Fix typo in commit 160d4b9 ("convert Unused, and remove some dead code
for old style option parsing", 2015-07-10), the "git-annex unused
--used-refspec" option was incorrectly changed to --unused-refspec.
Ben Boeckel had a patch, but..
Actually, that was not the only place that used ScheduleIncremental when
built w/o database. Since the data type doesn't need database stuff,
I've instead fixed this build problem by exposing the
ScheduleIncremental constructor to database-less builds.
Note that I had one in Annex.Action.startup too, but it resulted in a weird
message printed by ssh, "channel 2: bad ext data". I don't know why, but
it only happened when transferinfo was run, so I wonder
if 983a95f021 introduced a fragility somehow.
This was potentially a hole in the readonly mode armor even before my last
commit. If the user could push a git-annex branch to a repo, they could get
git-annex-shell to initialize the repo. After my last commit, the user
didn't even need to be allowed to push a branch to init the repo, so
this hole certianly needs to be closed now.
Now it suffices to run git remote add, followed by git-annex sync. Now the
remote is automatically initialized for use by git-annex, where before the
git-annex branch had to manually be pushed before using git-annex sync.
Note that this involved changes to git-annex-shell, so if the remote is
using an old version, the manual push is still needed.
Implementation required git-annex-shell be changed, so configlist can
autoinit a repository even when no git-annex branch has been pushed yet.
Unfortunate because we'll have to wait for it to get deployed to servers
before being able to rely on this change in the documentation.
Did consider making git-annex sync push the git-annex branch to repos that
didn't have a uuid, but this seemed difficult to do without complicating it
in messy ways.
It would be cleaner to split a command out from configlist to handle
the initialization. But this is difficult without sacrificing backwards
compatability, for users of old git-annex versions which would not use the
new command.
Git.Ref.headSha doesn't really work in direct mode as there's not a head,
so it was actually diffing against the empty tree and so not removing any
deleted files.
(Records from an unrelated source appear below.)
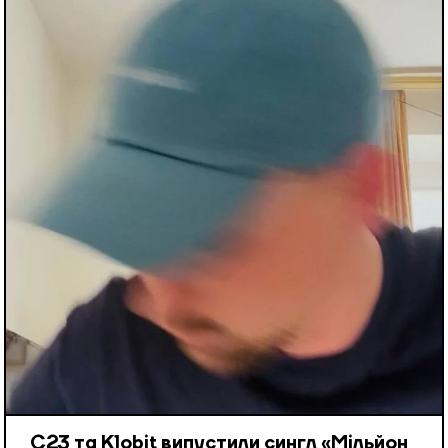
С23 та Klobit випустили сингл «Мільйон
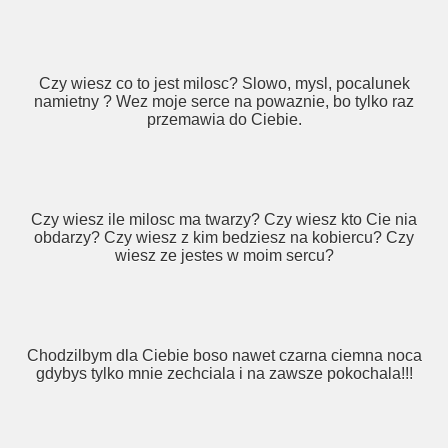
Czy wiesz co to jest milosc? Slowo, mysl, pocalunek
namietny ? Wez moje serce na powaznie, bo tylko raz
przemawia do Ciebie.
Czy wiesz ile milosc ma twarzy? Czy wiesz kto Cie nia
obdarzy? Czy wiesz z kim bedziesz na kobiercu? Czy
wiesz ze jestes w moim sercu?
Chodzilbym dla Ciebie boso nawet czarna ciemna noca
gdybys tylko mnie zechciala i na zawsze pokochala!!!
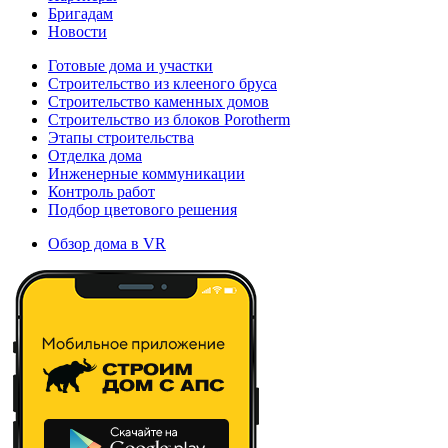
Бригадам
Новости
Готовые дома и участки
Строительство из клееного бруса
Строительство каменных домов
Строительство из блоков Porotherm
Этапы строительства
Отделка дома
Инженерные коммуникации
Контроль работ
Подбор цветового решения
Обзор дома в VR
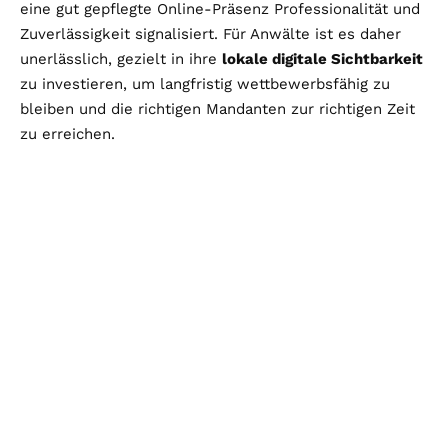
eine gut gepflegte Online-Präsenz Professionalität und
Zuverlässigkeit signalisiert. Für Anwälte ist es daher
unerlässlich, gezielt in ihre
lokale digitale Sichtbarkeit
zu investieren, um langfristig wettbewerbsfähig zu
bleiben und die richtigen Mandanten zur richtigen Zeit
zu erreichen.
Get the sha of the current branch instead, which is the same
thing Command.Sync does.
* proxy: Fix proxy git commit of non-annexed files in direct mode.
* proxy: If a non-proxied git command, such as git revert
would normally fail because of unstaged files in the work tree,
make the proxied command fail the same way.
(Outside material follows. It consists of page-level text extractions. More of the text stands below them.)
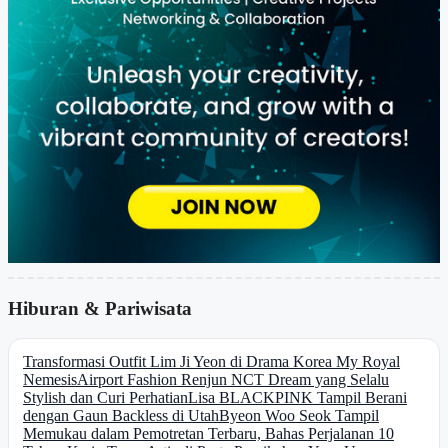
Hiburan & Pariwisata
Transformasi Outfit Lim Ji Yeon di Drama Korea My Royal
Nemesis
Airport Fashion Renjun NCT Dream yang Selalu
Stylish dan Curi Perhatian
Lisa BLACKPINK Tampil Berani
dengan Gaun Backless di Utah
Byeon Woo Seok Tampil
Memukau dalam Pemotretan Terbaru, Bahas Perjalanan 10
* Perform a clean shutdown when --time-limit is reached.
This includes running queued git commands, and cleanup actions normally
run when a command is finished.
* fsck: Commit incremental fsck database when --time-limit is reached.
Previously, some of the last files fscked did not make it into the
database when using --time-limit.
Note that this changes Annex.addCleanup hooks, to run after --time-limit
expires. Fsck was using such a hook to clean up after a
--incremental-schedule, and that shouldn't run when --time-limit exipires
it. So, instead, moved that cleanup code to be run by cleanupIncremental.
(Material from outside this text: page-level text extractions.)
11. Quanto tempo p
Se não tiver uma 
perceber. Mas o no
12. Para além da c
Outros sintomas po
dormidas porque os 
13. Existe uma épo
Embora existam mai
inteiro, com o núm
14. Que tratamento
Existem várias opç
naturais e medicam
Resulted in some data type juggling.
I've seen rss feeds that have no permalinks, only guids (which are
sometimes in the form of permalinks, argh/sigh).
I had previously avoided trusting guids to be globally unique, because my
survey of rss feeds that I subscribe to shows a lot of pretty bad
"guids" like "2 at http://serialpodcast.org" or even worse "oth20150401-hq".
Worry was that two podcasts that are generating guids so badly, that
there's no guarantee they're actually globally unique.
But, I'm seeing too many url changes that result in redundant files, so
let's try this. If feeds are so broken that guids overlap, they could just
as well incorrectly call them permalinks too.